I think it’s also reasonable to say that pretty much no UI app can do anything truly useful on macOS or iOS anymore without talking to one or more services via explicit or implicit IPC unless said app is running entirely un-sandboxed (on macOS) and needs no access to contacts, location data, or anything else with encapsulation/privacy rules governing access.
OpenCL/GPU vs CPU
I had one final question about the trade-off when it comes to parallel processing with OpenCL and the GPU compared to computational threads in the CPU. I asked an OpenCL expert, Dr. Gaurav Khanna (University of Massachusetts), about that. He wrote:
On the GPU side, the two places where GPUs win big is raw compute (flops) and memory bandwidth. As a comparison, the best GPUs out there can deliver 5 to 10 teraflops on a single card and about 0.5 — 1.0 TB/s memory bandwidth. The best Xeons out there are still just under a single teraflops in compute and about 100 GB/s bandwidth. That’s a big difference.
Having said that, I shouldn’t omit mentioning some of the caveats and there are many. Not all algorithms scale on the thousands of GPU cores and perform well on their very simple cores.
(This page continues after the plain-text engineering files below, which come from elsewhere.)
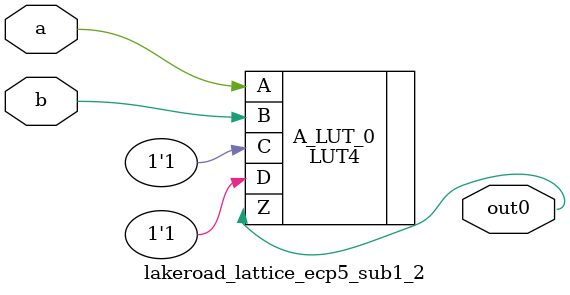
<source format=v>
/* Generated by Yosys 0.16+41 (git sha1 29c0a5958, x86_64-apple-darwin20.2-clang 10.0.0-4ubuntu1 -fPIC -Os) */

module lakeroad_lattice_ecp5_sub1_2(a, b, out0);
  wire _0_;
  wire _1_;
  wire _2_;
  wire _3_;
  wire _4_;
  wire _5_;
  wire _6_;
  input a;
  wire a;
  input b;
  wire b;
  output out0;
  wire out0;
  LUT4 #(
    .INIT(16'h6fff)
  ) A_LUT_0 (
    .A(a),
    .B(b),
    .C(1'h1),
    .D(1'h1),
    .Z(out0)
  );
  LUT4 #(
    .INIT(16'h0000)
  ) B_LUT_1 (
    .A(1'h0),
    .B(1'h0),
    .C(1'h0),
    .D(1'h0),
    .Z(_6_)
  );
  LUT4 #(
    .INIT(16'h0000)
  ) C_LUT_2 (
    .A(1'h0),
    .B(1'h0),
    .C(1'h0),
    .D(1'h0),
    .Z(_5_)
  );
  LUT4 #(
    .INIT(16'h0000)
  ) D_LUT_3 (
    .A(1'h0),
    .B(1'h0),
    .C(1'h0),
    .D(1'h0),
    .Z(_4_)
  );
  LUT4 #(
    .INIT(16'h0000)
  ) E_LUT_4 (
    .A(1'h0),
    .B(1'h0),
    .C(1'h0),
    .D(1'h0),
    .Z(_3_)
  );
  LUT4 #(
    .INIT(16'h0000)
  ) F_LUT_5 (
    .A(1'h0),
    .B(1'h0),
    .C(1'h0),
    .D(1'h0),
    .Z(_2_)
  );
  LUT4 #(
    .INIT(16'h0000)
  ) G_LUT_6 (
    .A(1'h0),
    .B(1'h0),
    .C(1'h0),
    .D(1'h0),
    .Z(_1_)
  );
  LUT4 #(
    .INIT(16'h0000)
  ) H_LUT_7 (
    .A(1'h0),
    .B(1'h0),
    .C(1'h0),
    .D(1'h0),
    .Z(_0_)
  );
endmodule


</source>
There is also the PCIe bottleneck on most cards (although some of that is being resolved in APU, SoC, NVLink technologies).
The bottom line is that app developers need to take a hard look at whether they are using the system Apple is designing optimally. And that is certainly not a trivial task!
So there you have it. A grand tour of the computational features of a powerful Mac like the iMac Pro. Apple has supplied all the tools a developer would need to exploit the power of a Mac like this, or any Mac. Or even an iPad. But it’s still up to the developer to understand all the technical aspects of the machine, computation, threading, I/O, memory bandwidth, etc. to extract the best performance from any application.